Thursday, January 20, 2005

Social Security: Ratios for solvency

David Tufte proposed an interesting idea. Whether he actually advocates it, I don't know.
"In principle this is an easy thing to fix. If Congress stipulated that the ratio of earners to receivers would remain at some fixed ratio (say 3 to 1), and that eligibility to join the group of receivers would be determined by the availability of slots that did not decrease that ratio, then social security would be sustainable forever."

While this is an interesting idea, it would mean that Social Security would have a very different meaning in 20 years than it does today. I've already heard one proposal to provide payroll tax credits for having children. These children, of course, are the ones that are funding the system and so, the theory goes, people should be rewarded for having them.

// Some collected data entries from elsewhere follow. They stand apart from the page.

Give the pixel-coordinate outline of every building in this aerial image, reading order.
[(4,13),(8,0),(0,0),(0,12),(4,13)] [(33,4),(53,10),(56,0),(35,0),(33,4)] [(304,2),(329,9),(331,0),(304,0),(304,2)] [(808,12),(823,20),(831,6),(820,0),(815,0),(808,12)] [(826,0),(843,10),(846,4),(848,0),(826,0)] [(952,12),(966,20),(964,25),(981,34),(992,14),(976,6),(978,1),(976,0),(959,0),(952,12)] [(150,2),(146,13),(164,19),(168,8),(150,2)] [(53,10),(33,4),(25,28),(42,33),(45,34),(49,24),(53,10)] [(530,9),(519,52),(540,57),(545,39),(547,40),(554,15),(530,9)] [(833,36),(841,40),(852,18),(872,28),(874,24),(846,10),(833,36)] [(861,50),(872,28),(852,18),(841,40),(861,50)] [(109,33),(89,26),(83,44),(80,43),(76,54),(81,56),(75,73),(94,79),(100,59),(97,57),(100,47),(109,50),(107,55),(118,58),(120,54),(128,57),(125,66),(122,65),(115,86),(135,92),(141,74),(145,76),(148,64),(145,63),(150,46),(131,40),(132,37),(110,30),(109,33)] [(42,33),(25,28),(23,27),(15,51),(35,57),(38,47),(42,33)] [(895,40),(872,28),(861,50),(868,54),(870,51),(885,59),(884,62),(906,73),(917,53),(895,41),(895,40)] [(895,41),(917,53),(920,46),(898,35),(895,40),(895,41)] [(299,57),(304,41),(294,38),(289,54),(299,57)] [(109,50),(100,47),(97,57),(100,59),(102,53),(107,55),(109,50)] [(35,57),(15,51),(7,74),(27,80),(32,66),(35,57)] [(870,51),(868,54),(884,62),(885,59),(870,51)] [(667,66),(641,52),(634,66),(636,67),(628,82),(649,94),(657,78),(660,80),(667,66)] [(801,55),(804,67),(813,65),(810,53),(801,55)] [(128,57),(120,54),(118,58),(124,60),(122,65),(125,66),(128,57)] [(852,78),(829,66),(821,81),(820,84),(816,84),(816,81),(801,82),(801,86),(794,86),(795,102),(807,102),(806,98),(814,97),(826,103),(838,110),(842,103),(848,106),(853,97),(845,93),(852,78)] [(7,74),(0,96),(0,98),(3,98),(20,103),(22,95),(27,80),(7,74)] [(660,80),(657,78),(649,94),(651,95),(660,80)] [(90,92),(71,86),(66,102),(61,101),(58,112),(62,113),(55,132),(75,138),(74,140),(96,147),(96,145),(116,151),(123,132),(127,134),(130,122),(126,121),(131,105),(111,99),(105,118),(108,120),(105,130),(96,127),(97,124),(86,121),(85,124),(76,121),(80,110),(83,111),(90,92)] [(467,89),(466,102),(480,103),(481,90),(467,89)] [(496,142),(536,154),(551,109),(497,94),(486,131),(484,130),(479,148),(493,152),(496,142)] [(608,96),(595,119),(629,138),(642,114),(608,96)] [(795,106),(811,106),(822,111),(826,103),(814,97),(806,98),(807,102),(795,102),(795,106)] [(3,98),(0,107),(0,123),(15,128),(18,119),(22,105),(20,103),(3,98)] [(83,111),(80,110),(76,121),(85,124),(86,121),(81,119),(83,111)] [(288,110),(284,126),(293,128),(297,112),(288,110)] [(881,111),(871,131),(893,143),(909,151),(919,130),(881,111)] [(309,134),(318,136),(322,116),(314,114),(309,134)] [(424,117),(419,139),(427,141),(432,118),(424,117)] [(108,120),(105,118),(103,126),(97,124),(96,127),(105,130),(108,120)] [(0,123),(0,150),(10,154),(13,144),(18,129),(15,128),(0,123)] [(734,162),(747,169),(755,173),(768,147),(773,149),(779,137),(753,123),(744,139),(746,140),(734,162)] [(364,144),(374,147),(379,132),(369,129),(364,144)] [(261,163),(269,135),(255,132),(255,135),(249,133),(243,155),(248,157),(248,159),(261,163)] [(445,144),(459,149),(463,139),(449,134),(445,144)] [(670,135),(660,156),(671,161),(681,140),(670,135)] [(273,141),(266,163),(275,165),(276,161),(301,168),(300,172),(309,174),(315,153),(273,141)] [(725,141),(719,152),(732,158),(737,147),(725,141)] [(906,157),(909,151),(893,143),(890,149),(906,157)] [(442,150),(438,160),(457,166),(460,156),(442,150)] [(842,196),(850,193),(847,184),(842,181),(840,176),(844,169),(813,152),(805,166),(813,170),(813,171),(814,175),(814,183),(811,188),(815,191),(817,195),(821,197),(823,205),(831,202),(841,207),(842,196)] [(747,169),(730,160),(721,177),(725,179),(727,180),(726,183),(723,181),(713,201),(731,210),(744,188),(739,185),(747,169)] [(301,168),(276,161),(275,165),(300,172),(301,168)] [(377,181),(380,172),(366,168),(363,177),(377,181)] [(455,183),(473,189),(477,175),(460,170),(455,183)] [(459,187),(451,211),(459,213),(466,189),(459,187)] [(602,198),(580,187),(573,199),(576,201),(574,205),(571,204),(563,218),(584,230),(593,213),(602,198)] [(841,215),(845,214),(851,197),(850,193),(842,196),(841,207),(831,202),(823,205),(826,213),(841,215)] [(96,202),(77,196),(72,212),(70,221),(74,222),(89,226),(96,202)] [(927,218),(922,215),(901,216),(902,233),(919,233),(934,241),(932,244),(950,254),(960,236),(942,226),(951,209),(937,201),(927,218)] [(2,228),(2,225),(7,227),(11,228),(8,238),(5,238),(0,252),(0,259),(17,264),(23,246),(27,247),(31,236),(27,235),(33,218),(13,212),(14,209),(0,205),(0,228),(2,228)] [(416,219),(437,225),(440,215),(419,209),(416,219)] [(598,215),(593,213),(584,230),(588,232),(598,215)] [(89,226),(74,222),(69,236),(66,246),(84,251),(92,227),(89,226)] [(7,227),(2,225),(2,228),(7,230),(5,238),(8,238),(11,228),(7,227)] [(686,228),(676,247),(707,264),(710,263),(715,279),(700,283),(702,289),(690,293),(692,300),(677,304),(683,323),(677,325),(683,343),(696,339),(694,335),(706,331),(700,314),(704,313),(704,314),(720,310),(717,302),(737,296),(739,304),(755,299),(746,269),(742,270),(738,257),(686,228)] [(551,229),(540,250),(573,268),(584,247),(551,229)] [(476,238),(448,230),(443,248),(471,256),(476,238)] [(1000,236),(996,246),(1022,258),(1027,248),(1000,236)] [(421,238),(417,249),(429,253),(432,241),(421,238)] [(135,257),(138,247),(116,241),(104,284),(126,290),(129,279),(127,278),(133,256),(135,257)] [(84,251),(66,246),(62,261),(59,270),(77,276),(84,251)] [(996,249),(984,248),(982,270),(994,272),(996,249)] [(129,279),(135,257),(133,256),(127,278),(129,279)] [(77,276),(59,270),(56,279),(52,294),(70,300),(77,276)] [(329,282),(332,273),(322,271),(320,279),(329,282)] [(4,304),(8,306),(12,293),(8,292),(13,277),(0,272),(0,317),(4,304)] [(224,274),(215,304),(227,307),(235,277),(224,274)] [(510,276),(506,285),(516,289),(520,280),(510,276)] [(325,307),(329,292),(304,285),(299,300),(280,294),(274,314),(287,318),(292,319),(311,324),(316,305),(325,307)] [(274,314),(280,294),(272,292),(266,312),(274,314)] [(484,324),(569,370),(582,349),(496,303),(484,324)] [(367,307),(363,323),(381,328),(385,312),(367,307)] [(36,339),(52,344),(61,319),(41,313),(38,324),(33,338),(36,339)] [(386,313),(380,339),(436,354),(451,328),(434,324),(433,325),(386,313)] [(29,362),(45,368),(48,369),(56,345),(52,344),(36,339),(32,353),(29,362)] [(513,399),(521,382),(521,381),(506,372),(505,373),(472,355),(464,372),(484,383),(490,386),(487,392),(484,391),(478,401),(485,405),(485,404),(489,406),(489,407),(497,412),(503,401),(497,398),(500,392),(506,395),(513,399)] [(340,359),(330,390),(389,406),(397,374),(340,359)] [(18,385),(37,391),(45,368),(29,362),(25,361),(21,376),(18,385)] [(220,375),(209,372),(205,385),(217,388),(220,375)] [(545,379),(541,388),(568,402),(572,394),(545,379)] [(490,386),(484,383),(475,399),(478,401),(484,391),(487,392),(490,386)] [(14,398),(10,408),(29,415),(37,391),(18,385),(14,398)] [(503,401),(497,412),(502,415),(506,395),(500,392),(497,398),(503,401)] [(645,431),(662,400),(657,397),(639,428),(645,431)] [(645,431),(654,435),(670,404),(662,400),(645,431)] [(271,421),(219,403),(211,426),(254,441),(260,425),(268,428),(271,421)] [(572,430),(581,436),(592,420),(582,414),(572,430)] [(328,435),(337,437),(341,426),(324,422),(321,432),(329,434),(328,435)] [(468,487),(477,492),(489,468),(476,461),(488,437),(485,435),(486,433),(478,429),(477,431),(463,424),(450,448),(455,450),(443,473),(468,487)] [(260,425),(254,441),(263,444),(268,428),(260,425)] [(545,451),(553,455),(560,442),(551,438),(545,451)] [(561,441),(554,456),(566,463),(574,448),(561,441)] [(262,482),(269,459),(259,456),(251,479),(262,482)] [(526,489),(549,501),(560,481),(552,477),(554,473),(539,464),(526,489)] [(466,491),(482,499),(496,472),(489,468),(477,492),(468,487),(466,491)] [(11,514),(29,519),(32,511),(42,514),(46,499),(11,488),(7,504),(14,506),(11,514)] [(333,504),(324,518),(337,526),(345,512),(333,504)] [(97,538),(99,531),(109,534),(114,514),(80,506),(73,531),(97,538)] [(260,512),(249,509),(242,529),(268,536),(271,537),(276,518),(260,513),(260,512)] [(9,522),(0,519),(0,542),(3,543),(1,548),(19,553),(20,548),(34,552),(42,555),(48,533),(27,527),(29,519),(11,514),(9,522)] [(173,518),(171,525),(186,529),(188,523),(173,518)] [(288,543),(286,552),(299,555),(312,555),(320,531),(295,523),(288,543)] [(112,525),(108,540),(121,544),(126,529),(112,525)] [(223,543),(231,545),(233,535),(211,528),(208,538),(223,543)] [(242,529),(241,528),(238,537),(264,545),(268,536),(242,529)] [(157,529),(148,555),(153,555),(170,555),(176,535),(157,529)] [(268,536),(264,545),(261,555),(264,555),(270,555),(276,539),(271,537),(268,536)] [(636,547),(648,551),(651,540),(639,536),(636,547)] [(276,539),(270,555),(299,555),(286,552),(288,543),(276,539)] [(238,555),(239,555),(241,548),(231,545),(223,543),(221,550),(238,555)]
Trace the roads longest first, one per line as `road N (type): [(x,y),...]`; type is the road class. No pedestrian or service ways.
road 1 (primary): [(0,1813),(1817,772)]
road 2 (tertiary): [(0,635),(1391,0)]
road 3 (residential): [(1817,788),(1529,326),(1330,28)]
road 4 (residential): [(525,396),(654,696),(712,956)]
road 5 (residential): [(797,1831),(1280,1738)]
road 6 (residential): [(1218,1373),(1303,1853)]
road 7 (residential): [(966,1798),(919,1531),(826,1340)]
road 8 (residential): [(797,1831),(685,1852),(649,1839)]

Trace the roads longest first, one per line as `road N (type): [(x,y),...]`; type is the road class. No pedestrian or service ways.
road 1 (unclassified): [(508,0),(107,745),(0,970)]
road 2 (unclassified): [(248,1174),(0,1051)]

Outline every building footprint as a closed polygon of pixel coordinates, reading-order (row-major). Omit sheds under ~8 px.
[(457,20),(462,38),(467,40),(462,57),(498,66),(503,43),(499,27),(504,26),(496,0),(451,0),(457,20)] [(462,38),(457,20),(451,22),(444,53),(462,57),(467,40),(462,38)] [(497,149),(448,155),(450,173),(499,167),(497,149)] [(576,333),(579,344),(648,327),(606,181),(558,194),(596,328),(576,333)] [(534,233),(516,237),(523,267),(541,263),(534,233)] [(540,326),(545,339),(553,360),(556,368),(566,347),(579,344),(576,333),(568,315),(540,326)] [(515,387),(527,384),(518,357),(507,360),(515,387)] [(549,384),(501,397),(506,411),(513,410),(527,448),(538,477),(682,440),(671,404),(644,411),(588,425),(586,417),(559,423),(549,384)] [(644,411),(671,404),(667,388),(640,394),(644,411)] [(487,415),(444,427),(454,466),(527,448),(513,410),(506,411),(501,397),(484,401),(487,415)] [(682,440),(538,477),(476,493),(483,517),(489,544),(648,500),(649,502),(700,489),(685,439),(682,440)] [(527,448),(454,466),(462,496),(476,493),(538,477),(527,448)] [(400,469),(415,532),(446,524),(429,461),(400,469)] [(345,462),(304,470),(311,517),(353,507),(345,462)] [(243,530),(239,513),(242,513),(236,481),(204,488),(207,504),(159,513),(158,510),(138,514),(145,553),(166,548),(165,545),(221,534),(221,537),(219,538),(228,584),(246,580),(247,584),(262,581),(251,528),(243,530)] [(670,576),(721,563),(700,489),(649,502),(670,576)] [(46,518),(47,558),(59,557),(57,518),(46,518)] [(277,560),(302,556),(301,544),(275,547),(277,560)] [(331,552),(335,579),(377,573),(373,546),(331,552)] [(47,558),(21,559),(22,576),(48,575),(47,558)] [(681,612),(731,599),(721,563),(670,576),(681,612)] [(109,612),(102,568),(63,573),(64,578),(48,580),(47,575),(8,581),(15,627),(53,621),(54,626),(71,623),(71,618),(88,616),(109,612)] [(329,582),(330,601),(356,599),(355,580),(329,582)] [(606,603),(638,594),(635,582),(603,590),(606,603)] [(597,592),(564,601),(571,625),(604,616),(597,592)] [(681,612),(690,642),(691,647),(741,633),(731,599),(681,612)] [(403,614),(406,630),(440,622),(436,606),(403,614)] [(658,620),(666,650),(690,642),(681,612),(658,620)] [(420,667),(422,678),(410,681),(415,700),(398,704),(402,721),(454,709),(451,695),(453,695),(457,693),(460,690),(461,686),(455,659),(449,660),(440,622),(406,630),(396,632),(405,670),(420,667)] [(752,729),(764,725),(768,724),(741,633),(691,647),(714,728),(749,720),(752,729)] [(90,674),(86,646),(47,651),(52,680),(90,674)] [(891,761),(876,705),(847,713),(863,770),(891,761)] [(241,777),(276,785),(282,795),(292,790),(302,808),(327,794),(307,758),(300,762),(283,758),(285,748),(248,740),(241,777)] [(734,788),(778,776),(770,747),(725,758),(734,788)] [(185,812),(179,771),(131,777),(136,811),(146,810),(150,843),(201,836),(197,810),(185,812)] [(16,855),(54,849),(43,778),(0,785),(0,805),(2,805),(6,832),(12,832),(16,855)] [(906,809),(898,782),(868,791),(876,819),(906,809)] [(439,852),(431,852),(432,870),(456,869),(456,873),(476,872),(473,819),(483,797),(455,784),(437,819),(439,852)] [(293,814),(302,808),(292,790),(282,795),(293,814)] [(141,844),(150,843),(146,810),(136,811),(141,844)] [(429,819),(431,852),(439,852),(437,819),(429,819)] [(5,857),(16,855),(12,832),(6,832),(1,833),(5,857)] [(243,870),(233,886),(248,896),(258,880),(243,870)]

Serious questions remain for me about Social Security that must be addressed in any recommendation for reform. First, what impact will lengthing life expectancy have on the system? I was listening to Mike Leavitt's testimony in his confirmation hearing before the Senate to become the Secretary of the Department of Health and Human Services. He noted that as govenor he hosted a luncheon for everyone in the state over age 100. He explained that for a little girl born today in Utah, she would have over 100,000 associates at the governor's luncheon in 100 years. There are a lot of people that are living longer--and that makes a real difference to evaluating a system like Social Security. I don't have the numbers to back me up, but I expect that people wouldn't quality for social security in Tufte's "slot" system until well beyond age 70. Can poor people really wait that long for a benefit? Wouldn't people with low-paying physical labor-type jobs be those that are going to have the shortest useful working lifetime and thus need retirement help sooner?

Tufte commented that Social Security is not a pension system. Perhaps this word has some more precise meaning for economists than that definition which is normally understood (from Princeton WordNet), "a regular payment to a person that is intended to allow them to subsist without working."